A New View of Immune Changes

Physician Focus: How is your research clarifying the disease biology?

Dr. Nowatzky: One of our R01 grants, Unraveling the role of HLA-B*51/ERAP1 in Behçet’s eye disease, deals with the disease directly. What has become clearer from our work over the last few years is that in a subset of patients with Behçet’s disease who carry not only HLA-B*51 but a haplotype that we study, ERAP1 Hap10, the disease is not just an HLA-B*51–associated disease. It may also be an HLA-B*51–restricted disease or an HLA class I–restricted disease.

“What has become clearer from our work over the last few years is that in a subset of patients with Behçet’s disease who carry not only HLA-B*51 but a haplotype that we study, ERAP1 Hap10, the disease is not just an HLA-B*51–associated disease. It may also be an HLA-B*51–restricted disease.”

Johannes Nowatzky, MD

What this means is there is likely a true mechanism here that alters presentation of peptides to CD8 T cells via HLA-B*51—or perhaps changes the interaction with other cells, such as natural killer cells. We recently published data that there is a change in the immune response if you genetically alter activity of ERAP1 in an HLA-B*51 restriction context. We also showed that the alterations in the immune phenotypes with this kind of genotype fall into the CD8 T cell compartment, and that there are changes in the frequency of CD8 T cells that have seen antigen versus those that have not.
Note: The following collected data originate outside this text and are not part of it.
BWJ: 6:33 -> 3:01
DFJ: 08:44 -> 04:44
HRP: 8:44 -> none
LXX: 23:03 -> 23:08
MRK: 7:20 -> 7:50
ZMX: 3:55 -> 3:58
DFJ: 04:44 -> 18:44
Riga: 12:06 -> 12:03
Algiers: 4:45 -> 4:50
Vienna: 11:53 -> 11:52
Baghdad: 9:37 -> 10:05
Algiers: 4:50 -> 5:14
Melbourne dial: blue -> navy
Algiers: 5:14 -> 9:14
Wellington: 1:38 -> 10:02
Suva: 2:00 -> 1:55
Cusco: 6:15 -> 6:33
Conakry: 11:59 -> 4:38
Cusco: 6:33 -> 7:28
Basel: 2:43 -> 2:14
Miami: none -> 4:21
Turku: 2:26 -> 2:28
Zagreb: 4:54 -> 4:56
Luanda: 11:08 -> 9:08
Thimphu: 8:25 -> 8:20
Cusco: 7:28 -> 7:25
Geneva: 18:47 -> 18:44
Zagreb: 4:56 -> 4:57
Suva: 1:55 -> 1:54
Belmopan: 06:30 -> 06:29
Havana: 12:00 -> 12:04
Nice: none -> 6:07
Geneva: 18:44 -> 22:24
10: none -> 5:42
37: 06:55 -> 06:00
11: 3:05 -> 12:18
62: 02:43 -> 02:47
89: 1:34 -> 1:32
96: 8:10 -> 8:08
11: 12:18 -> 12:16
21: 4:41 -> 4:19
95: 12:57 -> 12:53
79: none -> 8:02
These findings have implications for how we view this disease immunologically and how we may want to design treatments. We have targets now such as ERAP1 for which there are already compounds that can alter the activity of this enzyme, as well as other strategies.

Mapping Connections with Uveitis

Physician Focus: What about your second major line of research?

Dr. Nowatzky: The second R01 grant, Modulation of immunodominance in HLA class I associated uveitides, is delving into certain types of uveitis that have HLA class I associations but look profoundly different clinically, such as Behçet’s uveitis and HLA-B27-associated acute anterior uveitis. HLA class I/ERAP1 epistasis has relevance to other, more common diseases. In the context of Behçet’s disease with ERAP1 Hap10, for instance, when you also carry HLA-B*51, it increases the risk for Behçet’s disease to a level we have never seen before. That same enzyme haplotype or allotype, ERAP1 Hap10, actually protects from HLA-B27–associated ankylosing spondylitis and acute anterior uveitis.

We’re trying to figure out how this inverse relationship works. On a public health level, this is important because psoriasis and ankylosing spondylitis and acute interior uveitis are much more common than Behçet’s disease. If you identify mechanisms in the same pathway that are relevant to all of those diseases, it may be much easier to profit in the Behçet’s disease area from downstream clinical trials and pharmacological research testing new compounds for the treatment of those other diseases.